As the “easy” gold was mined out on the upper part of the creek, mining and encampments gradually moved to South Amadore where French Gulch flows into the creek. This is the current site of Amador City. Founded in 1853, the Keystone Mine was the city’s most famous gold mine and a major reason for the town’s growth. It reached a depth of 2,680 feet and before closing in 1942 produced an estimated $24 million in gold.

Amador City © Rex Vogel, all rights reserved

Keystone’s early years were plagued with production and ownership problems; luckily, a rich new vein was discovered in 1866, enabling the mine to yield a monthly gold production average of $40,000, making the Keystone one of the most lucrative California mines. In those days there were an estimated four to six thousand residents in Amador City.

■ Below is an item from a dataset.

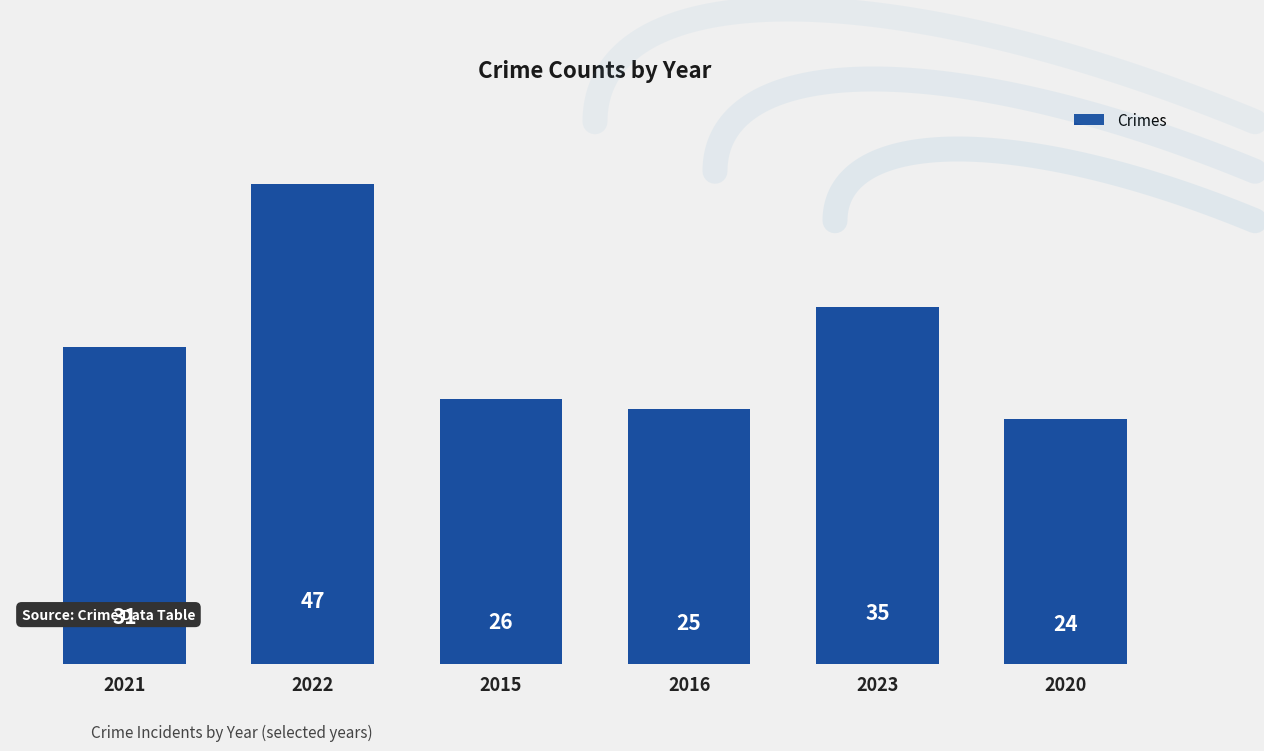

The value at 2020 is 24. True or false?

True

Amador City © Rex Vogel, all rights reserved

Amador City’s oldest structure, built around 1855, is the center portion of the Amador Hotel. Up Main Street is the stone Fleehart Building (now the Whitney Museum) was the Wells Fargo Building and dates from the 1860s.

Sutter Creek

Sutter Creek © Rex Vogel, all rights reserved

The town takes its name from the creek, and the creek takes its name from John A. Sutter. Sutter owned the saw mill in Coloma where the first Mother Lode gold was found in 1848. Unable to stop the tide of gold-seekers flowing over and destroying his lands, Sutter decided to follow the call of gold, trying in vain to recoup what the Gold Rush had taken from him. He arrived where Sutter Creek is currently located in 1848, and upon finding a likely spot, began mining along the creek.

Sutter Creek © Rex Vogel, all rights reserved

A small settlement began to grow, centered around a cloth tent where the miners met on rainy Sundays. The place eventually took the name of its most prominent citizen, and was called Sutter’s Creek, Sutter, Sutterville, and finally, plain old Sutter Creek.

Sutter Creek © Rex Vogel, all rights reserved

But Sutter wasn’t a miner, and many of the other miners in the area didn’t much approve of his using servants to dig for gold. He left the area a short while later, returning with his men to Sutter’s Fort in Sacramento. Sutter would never mine again.

Sutter Creek © Rex Vogel, all rights reserved

Sutter Creek achieved prominence as the supply center for the many mines that circled the town. It was hard rock mining more than placer mining that helped the town to boom. Mines owned by Alvinza Hayward (the Gold Country’s first millionaire), Hetty Green (at one time the country’s richest woman), and Leland Stanford (at one time California’s governor and the founder of Stanford University) included the Union Mine (later renamed the Lincoln Mine) and the Old Eureka Mine. Sutter Creek remained a full- fledged mining town, boasting some of the best producing deep rock mines in the Mother Lode.

Sutter Creek © Rex Vogel, all rights reserved

Today, the town’s locals mine the visitors who come from around the world, drawn by both history and small town hospitality.

Worth Pondering…

There are not many places in the world where you can get to the beach in an hour, the desert in two hours, and snowboarding or skiing in three hours. You can do all that in California.